Abstract
Moving to the retrospective perspective, we must first identify some salient properties of adult knowledge of language, and then determine how they manifest themselves in children. A central property highlighted in studies of formal linguistics (but observed long before) is the unlimited character of linguistic expressions : in our everyday linguistic behavior, we are constantly confronted with new utterances, which we can produce and understand at any time, and the set of possible utterances is unlimited. This capacity can be reduced to the mastery of a recursive computational mechanism that generates an unlimited number of linguistic structures, a mechanism that is formalized by the very simple assembly operation (" merge ") in the minimalist program (Chomsky, 1995). Such a mechanism generates hierarchical representations, expressed by syntactic trees : indeed, all syntactic, morphosyntactic and meaning-interfacing processes are sensitive to such hierarchical structuring, rather than to simple linear organization.
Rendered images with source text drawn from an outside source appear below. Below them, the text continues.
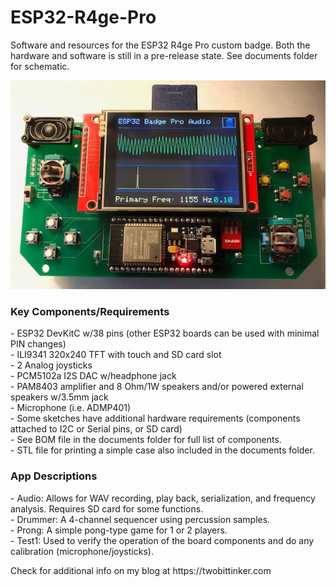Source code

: # ESP32-R4ge-Pro
<p>
Software and resources for the ESP32 R4ge Pro custom badge.  Both the hardware and software is still in a pre-release state. See documents folder for schematic.  
</p>

![alt text](https://raw.githubusercontent.com/DigiTorus86/ESP32-R4ge-Pro/master/images/esp32_pro_audio.jpg)

<h3>Key Components/Requirements</h3>
<p>
- ESP32 DevKitC w/38 pins (other ESP32 boards can be used with minimal PIN changes)<br>
- ILI9341 320x240 TFT with touch and SD card slot<br>
- 2 Analog joysticks<br>
- PCM5102a I2S DAC w/headphone jack<br>
- PAM8403 amplifier and 8 Ohm/1W speakers and/or powered external speakers w/3.5mm jack<br>
- Microphone (i.e. ADMP401)<br>
- Some sketches have additional hardware requirements (components attached to I2C or Serial pins, or SD card)<br>
- See BOM file in the documents folder for full list of components.<br>
- STL file for printing a simple case also included in the documents folder.<br>
</p>
<h3>App Descriptions</h3>
<p>
- Audio:   Allows for WAV recording, play back, serialization, and frequency analysis.  Requires SD card for some functions.<br>
- Drummer: A 4-channel sequencer using percussion samples.<br>
- Prong:   A simple pong-type game for 1 or 2 players.<br>
- Test1:   Used to verify the operation of the board components and do any calibration (microphone/joysticks).<br> 
</p>
<p>
Check for additional info on my blog at https://twobittinker.com<br> 
</p>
Are children, in the course of language acquisition, also sensitive to hierarchical structuring ? Experimental studies show that they are. The formation of yes-no questions in English is a classic example. The rule in question moves the auxiliary to the initial position(John is leaving → Is John leaving?). Yet this rule, which could be conceived as a simple linear operation, is in fact applied with respect to the hierarchical structure in adults. What do children do ? Experimental work by Crain and Nakayama (1987) has shown that children, as soon as they are tested on these structures, automatically adopt a hierarchical version of the rule, without taking into account the simpler, purely linear formulation. This conclusion is also valid for interface processes that calculate referential dependencies between nouns, pronouns and anaphors (reflexive, etc.). Here too, comprehension studies show that children, as soon as they come to be tested, adopt procedures sensitive to hierarchical representations, expressed in terms of the c-command relation (a formal relation of structural prominence : Reinhart, 1976). In all these cases, obviously, an internal force pushes the child (and the adult) to adopt hierarchical representations and operations for language, discarding a priori linear formulations, however simpler. In fact, the adoption of hierarchical representations stems from the assumption that the fundamental mechanism for building structures is the recursive operation of assembly, an operation that creates tree-like syntactic representations, necessarily organized hierarchically.